Leave of Absence
It hasn’t exactly been the smallest amount of time since I’ve graced (or burdened) the blog with some useful words of Pokéwisdom, but in my defense, there hasn’t really been all much going on in the updates department aside from the eternally-shining star in the middle of an otherwise darkened sky devoid of hope and beauty that is the mystery gift giveaway. The last update we had was heftier than some in recent months, allowing us to battle against a new policeman/guard and also to give any electric Pokémon you may have a good workout. This week‘s update involves a battle that has more heft than any updates we’ve seen in a while in terms of storyline development and general entertainment value. To get stuck into this recently-updated slice of Pokémon glory, we must pick up from where we parted ways previously, which should be in the vicinity of the fisherman.
If you can just go ahead and leave the fisherman alone for a while (he’s probably been defeated enough of late and must be somewhat upset at the fact that he must live through these failures on a daily basis), you should head to the south of route 32 in order to get things moving. Once you pass to the south of the previously-sealed barrier of development at the south of Route 32, the focus swiftly switches to a ‘Meanwhile at the Ruins of Alph’ scene where Ash and Gary are tinkering with dark forces beyond their comprehension and therefore causing the appearance of Shadow Mewthree. I’ll leave the details for you to discover, but short story even shorter, Mewthree is now out of control and bent on absorbing and assimilating everyone into the countless clones that he has creates.
Mewthree 2: The Cloning (The Return of Mewthree)
Though Mewthree is yet to become an officially-licensed, Pokédex-occupying Pokémon, he is causing more trouble than ever in the Pokémon Tower Defense 2 world, probably in an attempt to pass the time between now and the release of Pokemon X and Y. Since the devil is said to make work for idle hands, he’s apparently given full-time employment with benefits and a generous pension to this Mewthree clone, who in this battle is now attempting to assimilate you into his being after having sucked in the fisherman and a few others. The layout of the battle can be seen below.
This battle layout it pretty linear and dare I say simple (if you have the right Pokémon with the appropriate moves), with Mewthree slowly moving down towards you.
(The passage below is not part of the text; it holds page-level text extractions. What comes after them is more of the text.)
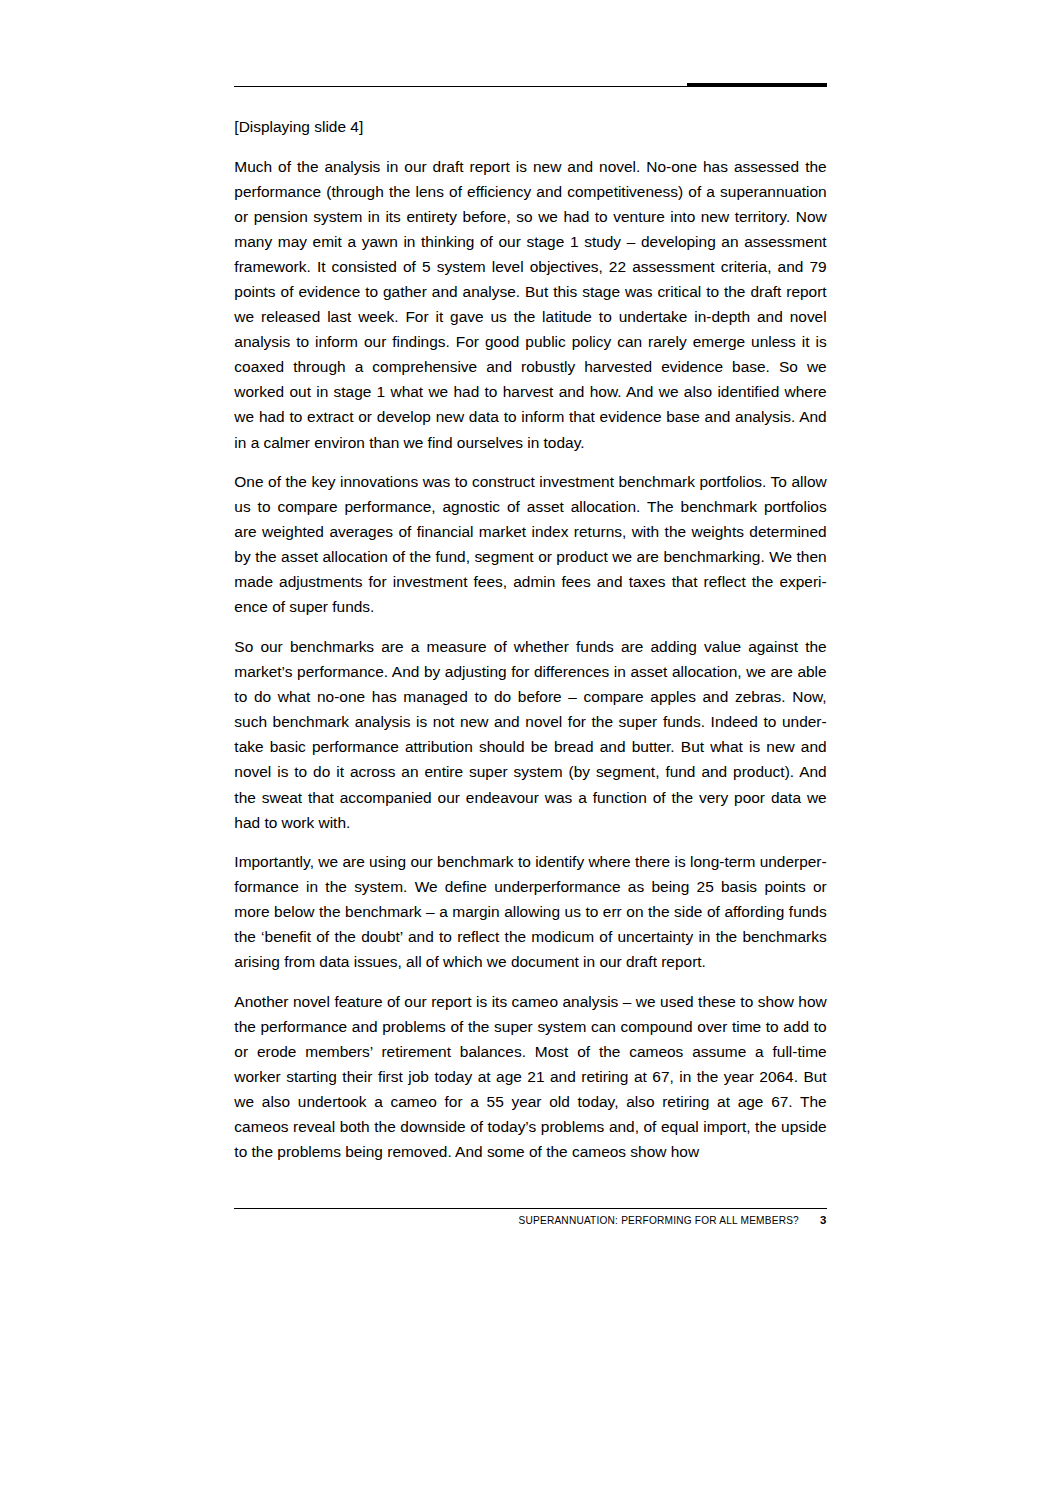[Displaying slide 4]
Much of the analysis in our draft report is new and novel. No-one has assessed the performance (through the lens of efficiency and competitiveness) of a superannuation or pension system in its entirety before, so we had to venture into new territory. Now many may emit a yawn in thinking of our stage 1 study – developing an assessment framework. It consisted of 5 system level objectives, 22 assessment criteria, and 79 points of evidence to gather and analyse. But this stage was critical to the draft report we released last week. For it gave us the latitude to undertake in-depth and novel analysis to inform our findings. For good public policy can rarely emerge unless it is coaxed through a comprehensive and robustly harvested evidence base. So we worked out in stage 1 what we had to harvest and how. And we also identified where we had to extract or develop new data to inform that evidence base and analysis. And in a calmer environ than we find ourselves in today.
One of the key innovations was to construct investment benchmark portfolios. To allow us to compare performance, agnostic of asset allocation. The benchmark portfolios are weighted averages of financial market index returns, with the weights determined by the asset allocation of the fund, segment or product we are benchmarking. We then made adjustments for investment fees, admin fees and taxes that reflect the experience of super funds.
So our benchmarks are a measure of whether funds are adding value against the market’s performance. And by adjusting for differences in asset allocation, we are able to do what no-one has managed to do before – compare apples and zebras. Now, such benchmark analysis is not new and novel for the super funds. Indeed to undertake basic performance attribution should be bread and butter. But what is new and novel is to do it across an entire super system (by segment, fund and product). And the sweat that accompanied our endeavour was a function of the very poor data we had to work with.
Importantly, we are using our benchmark to identify where there is long-term underperformance in the system. We define underperformance as being 25 basis points or more below the benchmark – a margin allowing us to err on the side of affording funds the ‘benefit of the doubt’ and to reflect the modicum of uncertainty in the benchmarks arising from data issues, all of which we document in our draft report.
Another novel feature of our report is its cameo analysis – we used these to show how the performance and problems of the super system can compound over time to add to or erode members’ retirement balances. Most of the cameos assume a full-time worker starting their first job today at age 21 and retiring at 67, in the year 2064. But we also undertook a cameo for a 55 year old today, also retiring at age 67. The cameos reveal both the downside of today’s problems and, of equal import, the upside to the problems being removed. And some of the cameos show how
SUPERANNUATION: PERFORMING FOR ALL MEMBERS?3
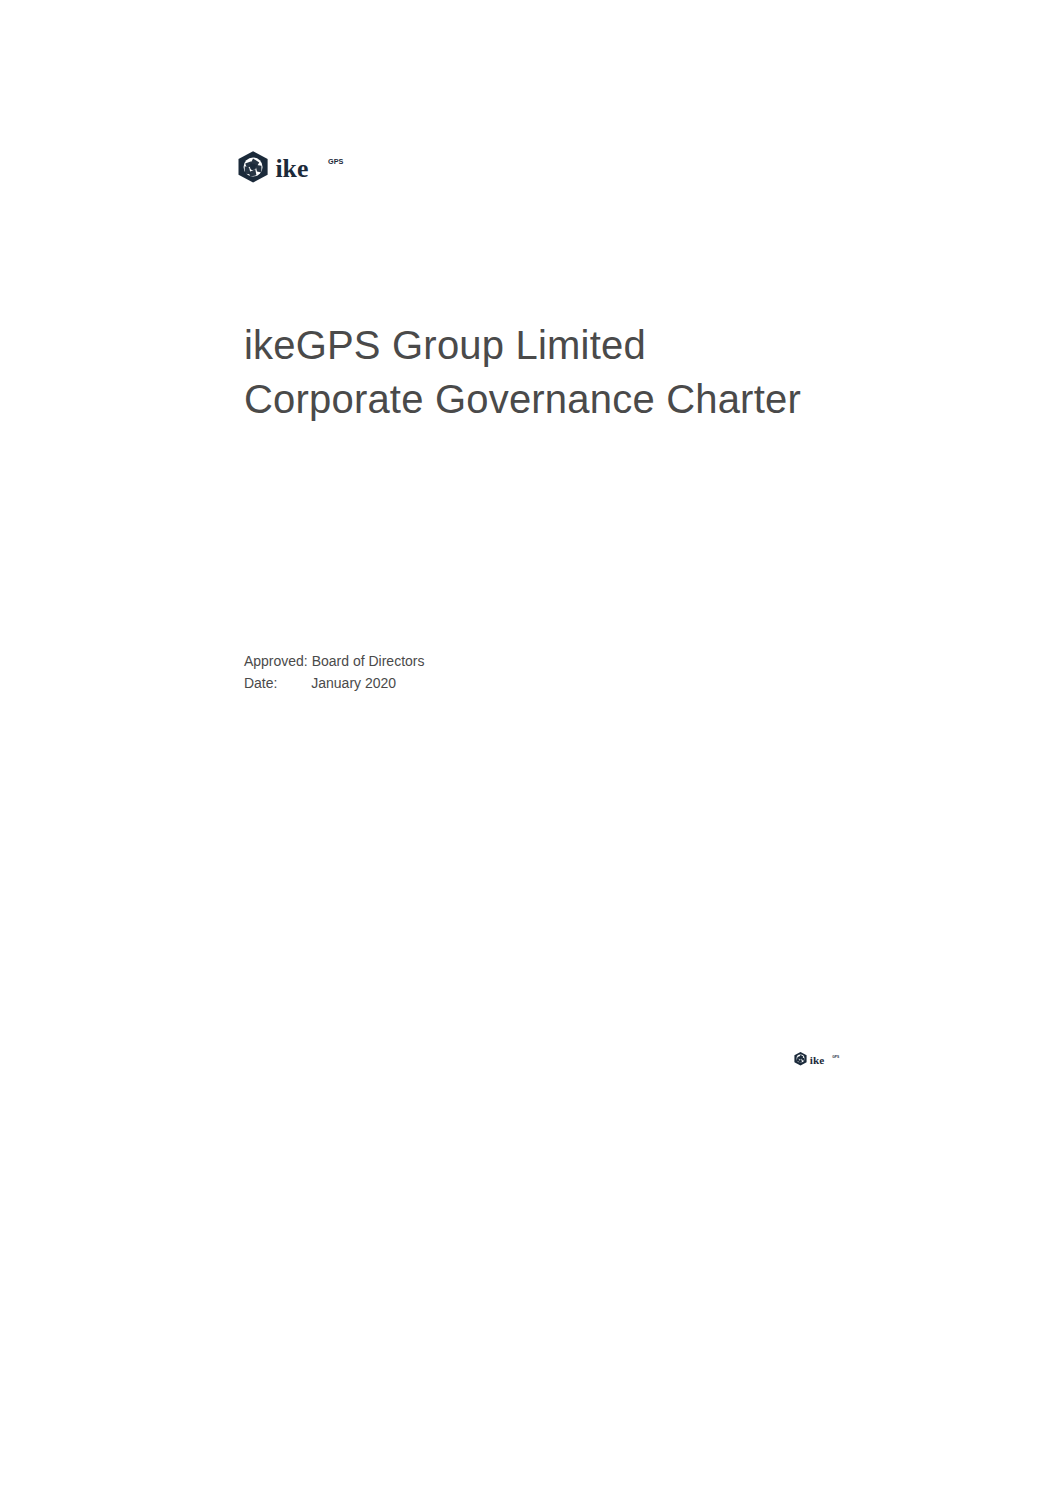ike GPS
ikeGPS Group Limited Corporate Governance Charter
Approved: Board of Directors
Date: January 2020
ike GPS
If he reaches you and carries you far enough, you will lose the battle.
What Mewthree Does
Mewthree moves slowly towards you, and can only be delayed by placing your Pokémon in any one of the battle zones around him. Mewthree will stop in his tracks when you begin attacking him, but after a short while he will banish your Pokémon from their battle zones and back into your collection and continue moving towards you.
It may seem like a stating of the painfully obvious (you’d be surprised how plainly some things have to be explained to some people), but the regardless of Pokémon choice, the way to beat Mewthree is simply to keep him occupied for as long as possible by consistently deploying your Pokémon from the moment he enters the screen from the top to the moment he is defeated. Once he banishes your Pokémon out of their places, don’t waste a single second: get your Pokémon right back out there and attacking him again and again until this dastardly Shadow Mewthree Clone is taught a stern lesson.
It’s all very well and good knowing what positions to place your Pokémon in, but the more important factor here is which type of Pokémon are going to be most effective against Mewthree? Standard type effectiveness correctly indicates that the use of dark, bug, and ghost-type moves is going to be most effective against psychic-type Mewthree. Now, you can catch a Gastly at night in a few areas, and Caterpies are also roaming about in some areas. Since I can’t really cover all the possible Pokémon that can possibly be used here (particularly when considering that you can transfer Pokémon from PTD 1, not to mention the variety of mystery gift Pokémon), I’ll just tell you which Pokémon I used for a successful conclusion to the battle: Jirachi, Luxio, Absol, Duskull, and Cranidos. These Pokémon were all obtained from mystery gift giveaways and were close to, if not over the level limit of 30 in this battle.
The moves that proved most effective for my Pokémon in this battle were ghost and dark-types, with Duskull using Shadow Sneak, Absol using Bite, Cranidos using Assurance, and Luxio using Crunch. Status moves can also be useful here, with confusion or paralysis-inducing moves slowing things down a little. Personally, I had Jirachi use helping hand in order to raise the attack stats of surrounding Pokémon in order to boost everyone else’s potential for damaging Mewthree.
This week’s update is up there with the best of them in terms of challenging us and moving on the storyline a little. The battle with Mewthree is a challenge, but isn’t overwhelmingly difficult for those that don’t happen to have a selection of incredibly powerful Pokémon. The level cap is 30 in this match, so having Pokémon at around this level is advisable. Mewthree also doesn’t really have any devastating attacks, but can keep one of your Pokémon fixed in place and unable to swap out, so bear this in mind. In all, the battle should go smoothly if you keep the type-effectiveness recommendations in mind. The next update will consist of the mystery gift, so standby for new codes, and more story mode updates as they happen!